Categories: Racing

Grillin’ Up a T-Bone on the Fourth of July

W is for Wouter. Photo: Fotoreporter Sirotti

In the US on the Fourth of July, we drink shit beer and grill loads of meat to celebrate our declaration of Independence from England. I think that’s supposed to be ironic, us being lazy and getting fat on this day, because my understanding of the Delcaration of Independence is that it said something to the effect of, “You guys are lazy and fat and suck. And we hate tea and taxes. That’s two more reasons than we need to be rid of you.” Personally, I like both the English and tea, but nobody asked me so here we are.

I’ve never made it a secret that I’m not a fan of Vaughters’ “sit in” tactics and, by association have soured on Gramin-Cervelo in general this year. But I have to admit, I’m coming back around to the boys after their stellar efforts in the opening stages of the Tour. In contrast to their Rule #67-violating standard-operating procedure, today they wrested control of the bunch away from a dominating HTC-Highroad train, chucked a Maillot-Juane into a leadout so strong it looked more like a breakaway than a bunch sprint, and delivered T-Bone to the line first on the Fourth of July.

I haven’t done the research to back this up, partly because I’m certain someone will correct me if I’m wrong, but I believe this represents the first American Tour stage win on this particular date. To top it off, we had an emotional win dedicated to Farrar’s fallen friend, Wouter Weylandt.

America, fuck yeah.

frank

The founder of Velominati and curator of The Rules, Frank was born in the Dutch colonies of Minnesota. His boundless physical talents are carefully canceled out by his equally boundless enthusiasm for drinking. Coffee, beer, wine, if it’s in a container, he will enjoy it, a lot of it. He currently lives in Seattle. He loves riding in the rain and scheduling visits with the Man with the Hammer just to be reminded of the privilege it is to feel completely depleted. He holds down a technology job the description of which no-one really understands and his interests outside of Cycling and drinking are Cycling and drinking. As devoted aesthete, the only thing more important to him than riding a bike well is looking good doing it. Frank is co-author along with the other Keepers of the Cog of the popular book, The Rules, The Way of the Cycling Disciple and also writes a monthly column for the magazine, Cyclist. He is also currently working on the first follow-up to The Rules, tentatively entitled The Hardmen. Email him directly at rouleur@velominati.com.

View Comments

  • @Ron

    We also need a lexicon list entry for the fear/feeling you get when it is the middle of summer and you see your winter riding gear.

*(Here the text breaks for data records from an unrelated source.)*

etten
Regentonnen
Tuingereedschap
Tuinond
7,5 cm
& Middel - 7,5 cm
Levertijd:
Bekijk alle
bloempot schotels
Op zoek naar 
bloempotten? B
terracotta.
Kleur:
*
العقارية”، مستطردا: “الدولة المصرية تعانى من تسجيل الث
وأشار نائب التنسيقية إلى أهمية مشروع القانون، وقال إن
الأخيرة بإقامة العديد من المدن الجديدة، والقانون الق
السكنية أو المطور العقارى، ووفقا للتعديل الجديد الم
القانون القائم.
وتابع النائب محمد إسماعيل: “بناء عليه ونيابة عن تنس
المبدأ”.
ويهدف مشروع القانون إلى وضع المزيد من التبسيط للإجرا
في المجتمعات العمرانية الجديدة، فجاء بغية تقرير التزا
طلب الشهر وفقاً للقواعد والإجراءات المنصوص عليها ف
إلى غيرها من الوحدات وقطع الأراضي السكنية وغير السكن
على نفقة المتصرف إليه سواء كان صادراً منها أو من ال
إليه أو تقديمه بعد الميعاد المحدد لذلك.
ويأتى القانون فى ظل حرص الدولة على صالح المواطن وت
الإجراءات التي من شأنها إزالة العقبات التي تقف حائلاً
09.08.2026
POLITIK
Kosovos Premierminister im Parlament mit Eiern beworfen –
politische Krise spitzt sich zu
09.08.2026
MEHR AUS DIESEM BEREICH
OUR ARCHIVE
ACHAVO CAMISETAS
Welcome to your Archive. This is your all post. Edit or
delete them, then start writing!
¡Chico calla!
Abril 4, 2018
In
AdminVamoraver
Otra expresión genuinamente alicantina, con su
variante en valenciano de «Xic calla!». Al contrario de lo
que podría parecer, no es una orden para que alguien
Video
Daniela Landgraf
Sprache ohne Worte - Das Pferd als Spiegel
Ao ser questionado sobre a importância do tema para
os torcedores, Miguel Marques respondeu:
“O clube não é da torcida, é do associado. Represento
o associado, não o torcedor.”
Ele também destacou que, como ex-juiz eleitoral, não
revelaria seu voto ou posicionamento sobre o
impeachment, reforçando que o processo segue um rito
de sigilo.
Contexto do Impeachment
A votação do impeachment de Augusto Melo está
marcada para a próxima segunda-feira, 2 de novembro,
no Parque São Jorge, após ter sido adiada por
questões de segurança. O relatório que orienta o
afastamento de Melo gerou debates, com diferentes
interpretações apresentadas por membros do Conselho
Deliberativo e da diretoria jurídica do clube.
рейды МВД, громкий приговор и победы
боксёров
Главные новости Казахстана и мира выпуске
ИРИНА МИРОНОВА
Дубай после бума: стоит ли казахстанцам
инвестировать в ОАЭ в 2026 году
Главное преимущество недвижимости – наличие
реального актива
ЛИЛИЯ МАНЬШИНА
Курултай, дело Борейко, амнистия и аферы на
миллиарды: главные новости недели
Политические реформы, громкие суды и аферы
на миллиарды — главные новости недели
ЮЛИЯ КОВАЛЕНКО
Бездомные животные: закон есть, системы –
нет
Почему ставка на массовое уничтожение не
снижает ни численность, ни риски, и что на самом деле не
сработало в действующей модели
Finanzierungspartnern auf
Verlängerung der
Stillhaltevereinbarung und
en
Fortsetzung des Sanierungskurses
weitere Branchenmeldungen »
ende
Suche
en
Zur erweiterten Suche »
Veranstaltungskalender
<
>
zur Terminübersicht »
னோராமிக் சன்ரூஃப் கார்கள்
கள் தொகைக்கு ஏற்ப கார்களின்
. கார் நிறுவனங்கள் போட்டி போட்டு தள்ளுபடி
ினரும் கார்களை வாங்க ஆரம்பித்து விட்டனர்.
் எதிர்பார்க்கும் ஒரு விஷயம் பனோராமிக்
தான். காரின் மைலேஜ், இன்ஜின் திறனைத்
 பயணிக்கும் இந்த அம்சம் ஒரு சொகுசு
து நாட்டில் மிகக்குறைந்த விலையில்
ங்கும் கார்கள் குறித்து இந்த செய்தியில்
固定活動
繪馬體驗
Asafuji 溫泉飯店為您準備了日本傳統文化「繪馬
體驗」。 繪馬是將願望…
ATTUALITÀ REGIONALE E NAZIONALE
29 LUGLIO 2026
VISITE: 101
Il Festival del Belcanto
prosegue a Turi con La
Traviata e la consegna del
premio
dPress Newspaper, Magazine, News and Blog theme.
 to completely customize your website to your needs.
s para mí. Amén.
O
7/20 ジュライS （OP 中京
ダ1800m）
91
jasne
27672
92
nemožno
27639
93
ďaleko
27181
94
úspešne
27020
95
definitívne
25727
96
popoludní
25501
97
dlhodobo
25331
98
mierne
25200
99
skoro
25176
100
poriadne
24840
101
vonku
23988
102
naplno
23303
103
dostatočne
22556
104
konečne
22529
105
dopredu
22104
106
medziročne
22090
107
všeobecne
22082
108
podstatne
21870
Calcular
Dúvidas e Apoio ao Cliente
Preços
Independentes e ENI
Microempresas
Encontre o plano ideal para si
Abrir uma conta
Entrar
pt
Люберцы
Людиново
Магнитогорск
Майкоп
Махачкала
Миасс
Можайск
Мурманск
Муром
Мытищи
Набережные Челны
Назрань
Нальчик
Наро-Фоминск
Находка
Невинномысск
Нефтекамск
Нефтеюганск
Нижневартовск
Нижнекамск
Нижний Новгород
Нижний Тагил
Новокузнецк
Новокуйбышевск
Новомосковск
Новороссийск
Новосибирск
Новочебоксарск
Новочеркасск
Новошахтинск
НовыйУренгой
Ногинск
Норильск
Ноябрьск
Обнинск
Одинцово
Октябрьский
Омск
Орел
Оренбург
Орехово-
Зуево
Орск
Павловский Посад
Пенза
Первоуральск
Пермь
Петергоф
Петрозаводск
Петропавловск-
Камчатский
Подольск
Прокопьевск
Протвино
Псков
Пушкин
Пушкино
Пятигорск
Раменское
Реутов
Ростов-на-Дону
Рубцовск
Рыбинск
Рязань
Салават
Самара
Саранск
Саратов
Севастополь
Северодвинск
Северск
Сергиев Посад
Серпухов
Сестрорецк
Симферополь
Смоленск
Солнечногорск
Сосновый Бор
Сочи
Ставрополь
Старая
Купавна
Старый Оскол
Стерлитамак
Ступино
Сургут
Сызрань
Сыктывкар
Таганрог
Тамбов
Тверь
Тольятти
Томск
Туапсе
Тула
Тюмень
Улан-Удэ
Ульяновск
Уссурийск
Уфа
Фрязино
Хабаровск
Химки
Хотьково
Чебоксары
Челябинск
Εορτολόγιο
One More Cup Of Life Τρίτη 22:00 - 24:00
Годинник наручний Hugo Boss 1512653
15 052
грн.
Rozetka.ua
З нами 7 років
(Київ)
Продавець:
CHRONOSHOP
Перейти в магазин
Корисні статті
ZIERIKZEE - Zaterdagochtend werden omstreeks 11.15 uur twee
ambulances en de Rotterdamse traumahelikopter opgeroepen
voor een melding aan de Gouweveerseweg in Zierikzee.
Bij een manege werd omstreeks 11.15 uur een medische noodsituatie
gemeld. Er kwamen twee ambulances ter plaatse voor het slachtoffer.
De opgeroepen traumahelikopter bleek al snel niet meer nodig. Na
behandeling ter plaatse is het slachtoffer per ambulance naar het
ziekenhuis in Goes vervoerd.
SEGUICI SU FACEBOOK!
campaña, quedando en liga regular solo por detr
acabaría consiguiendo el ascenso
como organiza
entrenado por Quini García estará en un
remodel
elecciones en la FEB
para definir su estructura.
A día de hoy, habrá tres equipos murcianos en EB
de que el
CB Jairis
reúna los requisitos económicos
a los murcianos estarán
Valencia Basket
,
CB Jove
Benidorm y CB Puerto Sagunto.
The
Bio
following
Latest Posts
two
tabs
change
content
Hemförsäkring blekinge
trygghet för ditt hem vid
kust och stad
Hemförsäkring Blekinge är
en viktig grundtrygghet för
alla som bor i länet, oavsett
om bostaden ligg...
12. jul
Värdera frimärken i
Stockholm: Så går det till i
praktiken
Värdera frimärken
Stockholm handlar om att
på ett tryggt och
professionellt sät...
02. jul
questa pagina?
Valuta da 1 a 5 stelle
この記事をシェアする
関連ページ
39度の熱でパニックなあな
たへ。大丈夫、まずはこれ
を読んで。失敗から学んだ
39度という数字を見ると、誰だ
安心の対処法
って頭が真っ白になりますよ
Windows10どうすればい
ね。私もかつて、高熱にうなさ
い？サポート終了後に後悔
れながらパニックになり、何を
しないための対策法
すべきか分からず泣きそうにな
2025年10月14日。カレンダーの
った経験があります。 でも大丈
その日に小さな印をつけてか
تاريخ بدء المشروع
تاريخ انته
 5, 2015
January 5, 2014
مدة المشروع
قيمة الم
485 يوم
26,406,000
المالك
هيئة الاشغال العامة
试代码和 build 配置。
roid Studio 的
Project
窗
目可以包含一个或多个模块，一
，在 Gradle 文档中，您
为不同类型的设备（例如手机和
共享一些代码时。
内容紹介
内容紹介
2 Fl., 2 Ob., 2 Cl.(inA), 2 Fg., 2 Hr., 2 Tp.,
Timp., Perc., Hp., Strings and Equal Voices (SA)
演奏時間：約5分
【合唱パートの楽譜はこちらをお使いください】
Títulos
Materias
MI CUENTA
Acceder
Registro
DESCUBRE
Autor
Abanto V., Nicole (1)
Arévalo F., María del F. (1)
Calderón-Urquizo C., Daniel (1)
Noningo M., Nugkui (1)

    It's the same feeling I had during summer vacation from school when I'd see a back to school advert.@Oli

    @Durishin
    I'm sadly a loooong way in the wrong direction from being an adolescent, but I'm most definitely unsophisticated. I trust this assists in your understanding of the discussion.

    A+1

  • From a new pizza place opening in Flagstaff today called Pizzicletta (combination of pizza and bicicletta)

    Also, tomorrow's pizza special will be the "maillot a pois rouges" (french for red polka dot jersey)- tomato, ricotta, and spicy sopressata. The name is a nod to the King of the Mountains rider in the Tour de France. The ricotta and sopressata also match the polka-dotted patterning, thus the name.

  • @frank

    @snoov


    As a Scot I find it necessary to point this out as us Scots hate it when folks use England as a synonym for Great Britain or The United Kingdom, we deserve as much blame for killing indigenous peoples or enslaving them as the English.

    Indeed. As a Dutchman who takes great offense to the use of the word Holland to describe The Netherlands (even though many Dutch do this themselves and it bothers them none), I would think I'd be more sensitive to that type of thing. I actually spent about 17 seconds pondering if it was England or GB and realized that I couldn't remember which was the offending term.

    Depends on the situation - Welsh, Scot, English, Irish (the Protestant ones) all label themselves British when it suits. They all love calling themselves Great Britain come the Olympics (so they can claim 2 extra non-gold medals) and when the "British Lions" play rugby...

  • Yesterday while I was in the San Francisco harbor looking at the 4th July fireworks I was really, really far from thinking at the Tour, but then when I was returning home on foot, climbing the hills, immediately my legs searched for a pedal but no, no bike for me.
    The image of this post is great for some reasons, first I really like Farrar and second, I think that this Tour is going to give me some satisfactions in terms of results.

    It was great to be here...

  • @Chris

    You never come across Morris dancers.

    I wish, they have contaminated Massachusetts with their mincing nonsense. Enough I say! Fuck off back to England. Actually these are the worst kind of Morris dancers, they are American's with delusions of English mincing. Oh the horror.